Back during the .com bubble bust, I was looking to invest in a company with some of my RedHat stock money I'd made (post IPO). A coworker who had been dabbling in trading heard my question. He suggested I invest into SGI. I looked 'em up and they were somewhere around $10. Having just invested in a stock that I bought at $50 and sold at double the price, I wasn't too keen on buying such an inexpensive stock. He just shook his head knowingly and looked at me with a big smile and said:
"When there's blood in the streets, buy!"
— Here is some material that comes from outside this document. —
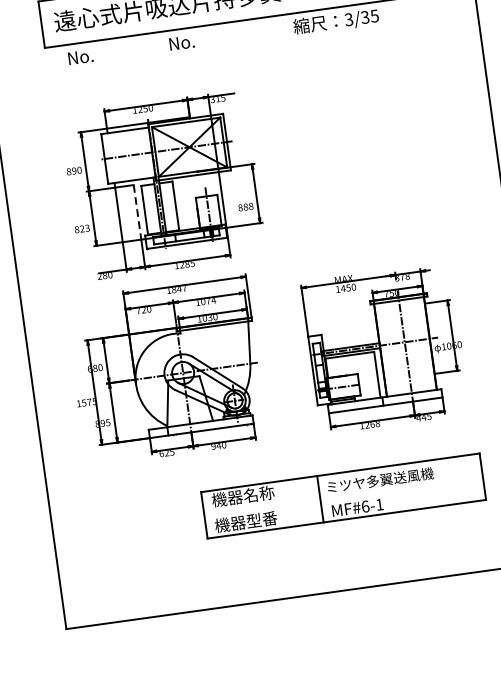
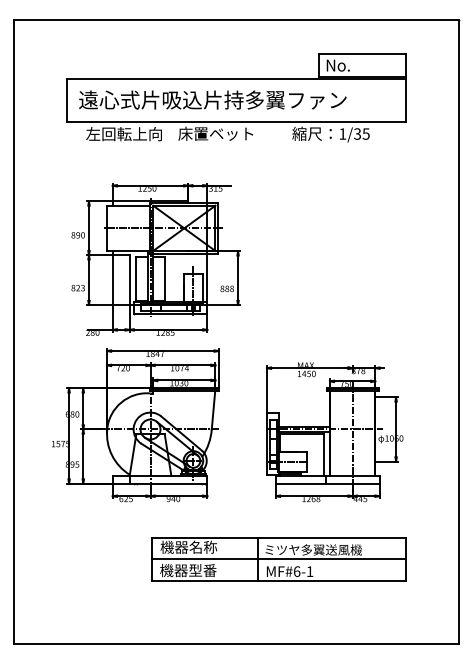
text: (348, 19) -> (342, 133), 3/35 -> 1/35
text: (209, 38) -> (215, 133), No. -> 床置ベット
text: (108, 53) -> (123, 134), No. -> 左回転上向
line: (137, 212) -> (129, 280), dashed -> solid
line: (343, 496) -> (278, 559), added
So i finally got around to buying it at $12/share. That was its peak. I waited and waited, but only lost and lost. I sold most of it at something like $5/share.
Two lessons learned:
1) Some companies have more blood than you think they do.
2) I am not (nor was ever) a real stock trader.
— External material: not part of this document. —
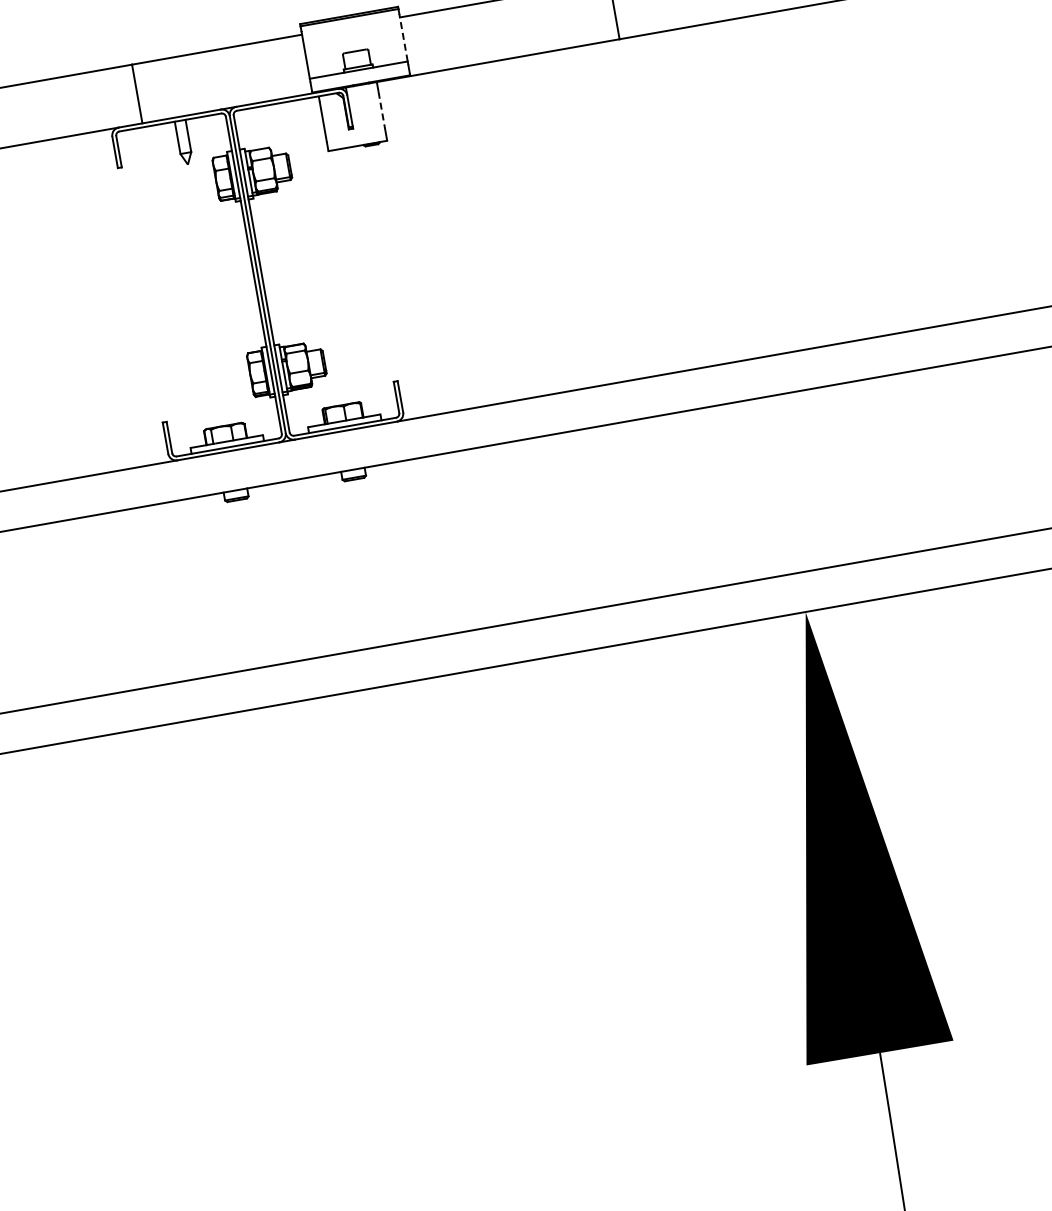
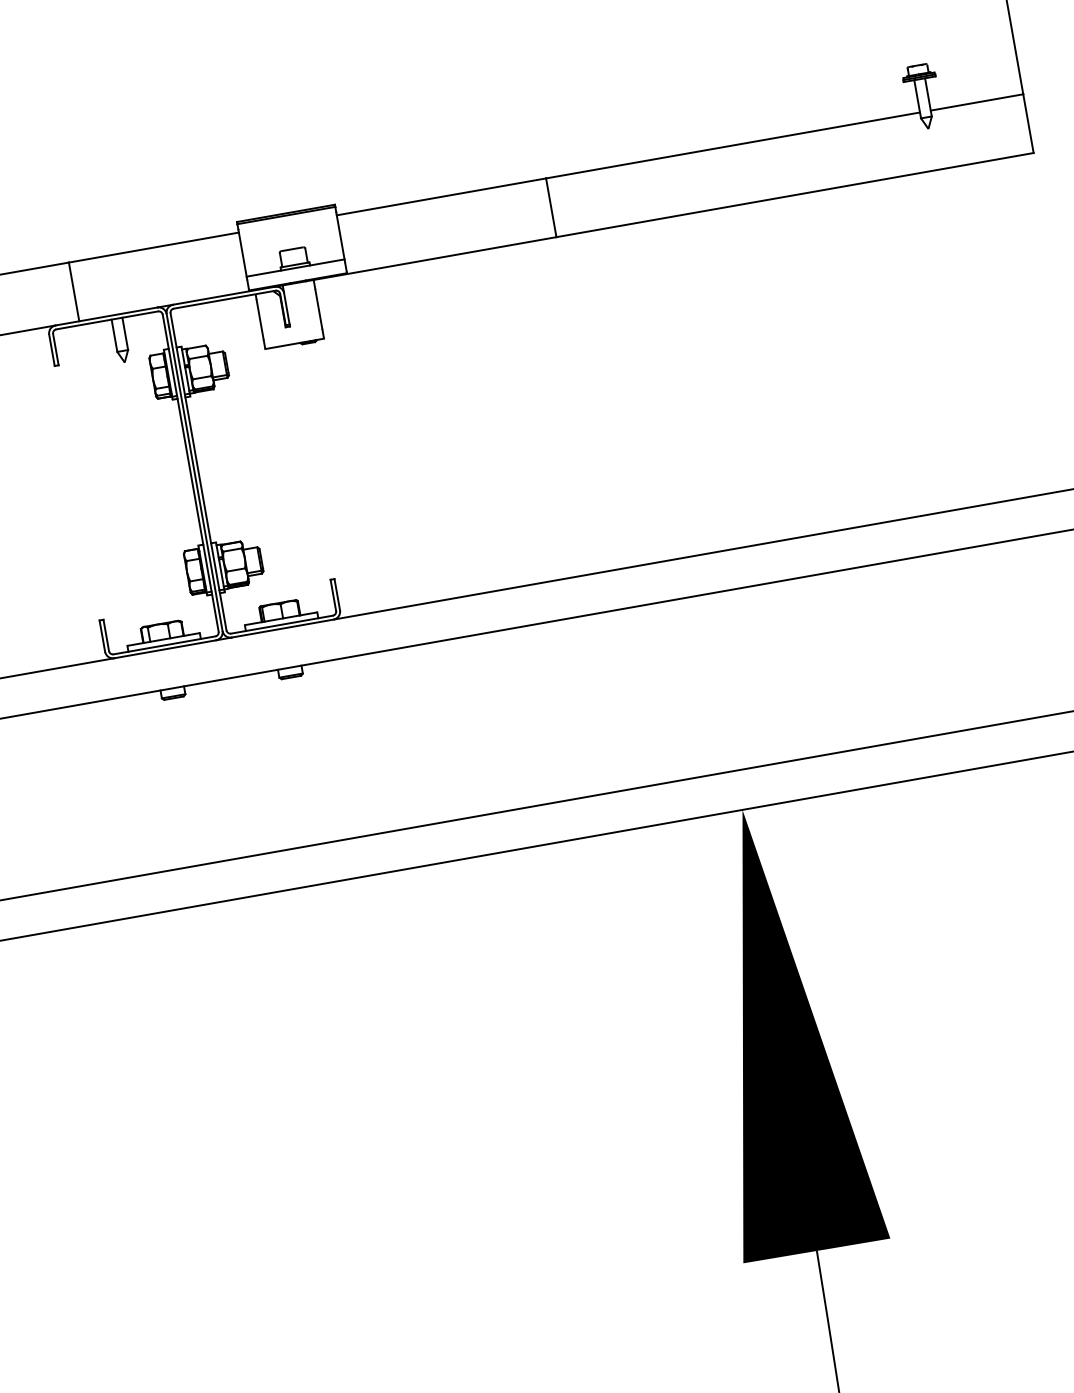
line: (403, 38) -> (340, 236), dashed -> solid
line: (381, 111) -> (318, 309), dashed -> solid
To hear that SGI's only now announcing the possibility of bankruptcy tells me they had years worth of blood left...
(My friend never sold his stock and AFAIK still holds his shares!)
Two fish swim into a wall, one turns to the other and says, "Dam".
Huge proprietary one-off systems, divisions that fight each other, a virtual pinball machine of executive changes, marketing that would make even DEC blush, it's no wonder why SGI is toying with Chapter 11. This after several years of trying to get themselves sold, is just so amusing.
I have a strong pity for people that thought SGI was a Silicon Valley progenitor and captain, only to find that it was really a dopey engineering company determined to constantly reinvent the wheel, never use anything anyone else did, and had the quintessential not-invented-here sickness that nearly killed Silicon Valley after co-inventing it.
It's my fervent hope that they just liquidate, and get it over with. My advice: skip Chapter 11 and go straight for seven, and put SGI and its employees (I've known many) out of its constant misery and pain.
---- Teach Peace. It's Cheaper Than War.
SGI was my first non-government job, and my first time exposed to the Bay Area, back in the early 90's. SGI was just on a tear then, with Jurassic Park and virtual reality and so on, and it was a blast to work there. In fact, looking back, I'd say I was happier when I was at the office than when I wasn't. The people were brilliant, the products were dead sexy, and the environment was all about balance. For instance, while the group I worked in taught me a lot about what can be done with a polygon, they also introduced me to sumo wrestling (those padded costumes), windsurfing, motorcycle riding, a Grateful Dead concert (one of Jerry's last ones), and strip clubs (bachelor party for a team member).
If there's ever a funeral for SGI, I'd show up.
I was reminded of this interesting post I had found on an mit email archive a few months back... http://projects.csail.mit.edu/gsb/archives/old/gsb -archive/gsb2001-06-29.html
Its the Itanic... she sinkin n draggin everyone with her. So much for the MIPS.
[all generalizations are untrue except this one]
SGI's MIPS once ruled 64-bit computing (along with Alpha). Somehow all changed when Belluzzo convinced them to become yet-another-wintel dealer; and Intel bluffed them into giving up their technical expetise with Itanium vaporware.
You kinda feel sorry for them - but this has been a long long time coming. Funny thing is that people call Itanium a failure; while in really it's key in helping Intel take 64-bit leadership away from MIPS & Alpha -- and Belluzzo got a president job at microsoft rummored to be largely because of his role in killing the microsoft competitors of SGI as its CEO and crippling the non-wintel parts of HP in his exc management role there.
Maybe they aren't taking in cash hand over fist like they used to, but SGI still holds some serious patents that are being used by Nvidia, ATI, and other major players. I doubt they will go the SCO route and start suing everyone, but don't be surprised if there is a bidding war over this particular bloated corpse.